Das Gutachten von 2021 kam zu dem Ergebnis, dass eine durchschnittliche Menge von einem Kubikmeter pro Sekunde – bei einem Grenzwasserstand von 115,20 Meter über Adria – in Hinblick auf den Chemismus des Sees verträglich ist. Damit käme man auf rund 30 Millionen Kubikmeter pro Jahr, was dem natürlichen durchschnittlichen Abfluss der Wulka in den See entspricht. Zwar können phasenweise auch zwei Kubikmeter eingeleitet werden, aber im Durchschnitt übers Jahr sollte es nicht mehr als ein Kubikmeter sein.
In den Medien war zuletzt öfters von zwei Kubikmeter pro Sekunde die Rede. Welche Auswirkungen hätte das?
Das wäre bei einer theoretischen ganzjährigen Wasserzufuhr die doppelte Menge. Dann würden 60 Millionen Kubikmeter Fremdwasser statt 30 Millionen in den See eingeleitet werden. Dementsprechend höher wären die Auswirkungen, die eine Wasserzufuhr hat – sowohl auf die Zusammensetzung des Wassers wie auch auf die im See lebenden Organismen.
Allerdings kann man nicht einfach sagen, diese Menge zusätzliches Wasser ‚verträgt‘ der See noch, und diese Menge nicht mehr. Die Übergänge sind fließend. Eine Erhöhung der maximalen Menge auf zwei Kubikmeter wäre jedenfalls eine Abkehr von dem Szenario, das wir bewertet haben und von dem alle eigentlich seit Jahren ausgegangen sind.

Seen und Flüsse sind auch andernorts durch gestiegene Wassertemperaturen, Fremdorganismen und Übernutzung unter Druck geraten. In der Donau tummeln sich ortsfremde Muscheln – wie die Asiatische Körbchenmuschel – und Schnecken, Krebse und Fische. Sie erweisen sich oft als sehr flexibel, wodurch heimische Arten zurückgedrängt und Ökosysteme verändert wurden. Wie lässt sich verhindern, dass sich das im Neusiedler Sees wiederholt?

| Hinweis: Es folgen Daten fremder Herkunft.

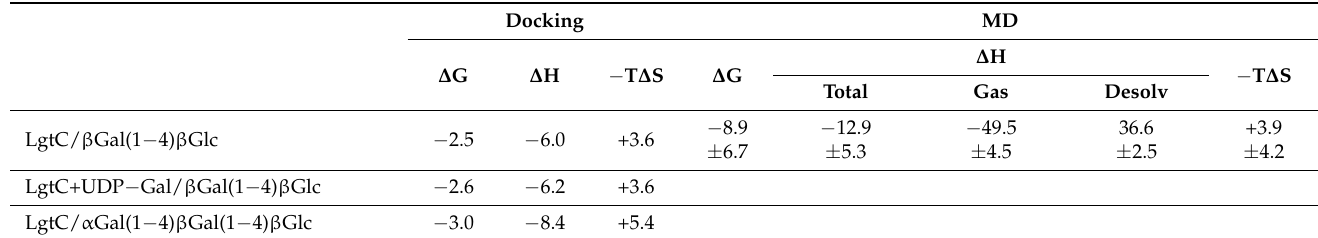
Table A1. Thermodynamic parameters of LgtC binding to its ligands calculated using molecular docking and molecular dynamics (all values are in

Invasive Organismen sind ein heikler Punkt, der nicht gelöst ist. Es gibt bis heute kein klares Konzept, wie man verhindern kann, dass invasive Arten in den See gelangen. Es gab Überlegungen, das zugeführte Wasser durch einen Filter laufen zu lassen. Solche Anlagen sind oft groß und kostenintensiv. Im Fall des Neusiedler Sees würden wir bei zwei Kubikmeter von riesigen Filteranlagen sprechen.
Wäre es denkbar, das Fremdwasser durch den Boden sickern zu lassen und so zu filtrieren?
Bei einem oder sogar zwei Kubikmeter Wasser pro Sekunde müsste das eine riesige Fläche sein. Das wäre ja die doppelte Menge der Wulka bei Mittelwasser. Das wäre ein beachtlicher Abfluss, der permanent versickern müsste. Wenn, dann müsste das ein technischer Filter mit einer bestimmten Körnung und Bohrung sein, dass das funktioniert. Allerdings: Je feiner die Bohrung, desto mehr halte ich an Wasser zurück. Für den Widerstand, der dabei entsteht, müsste man ein dementsprechendes Gefälle aufbauen. Ich bin skeptisch, dass sich das Problem auf diesem Wege lösen lässt.
Zur Person: Georg Wolfram studierte Biologie an der Universität Wien. Schwerpunkt: Gewässerökologie, Gewässerbewertung und Gewässermanagement, Fischökologie, Hydrochemie. Langjährige Tätigkeit als Gutachter und Konsulent in der Umsetzung der EU-Wasserrahmenrichtlinie. Er war an zahlreichen Forschungsprojekten zum Neusiedler See beteiligt.
Im Weißbuch „Das Ende des Neusiedler Sees? – Eine Region in der Klimakrise“ findet sich sein lesenswerter Beitrag zum besseren Verständnis des Sees „Wasserqualität und Gewässerökologie: Von der Empfindlichkeit eines Steppensees“.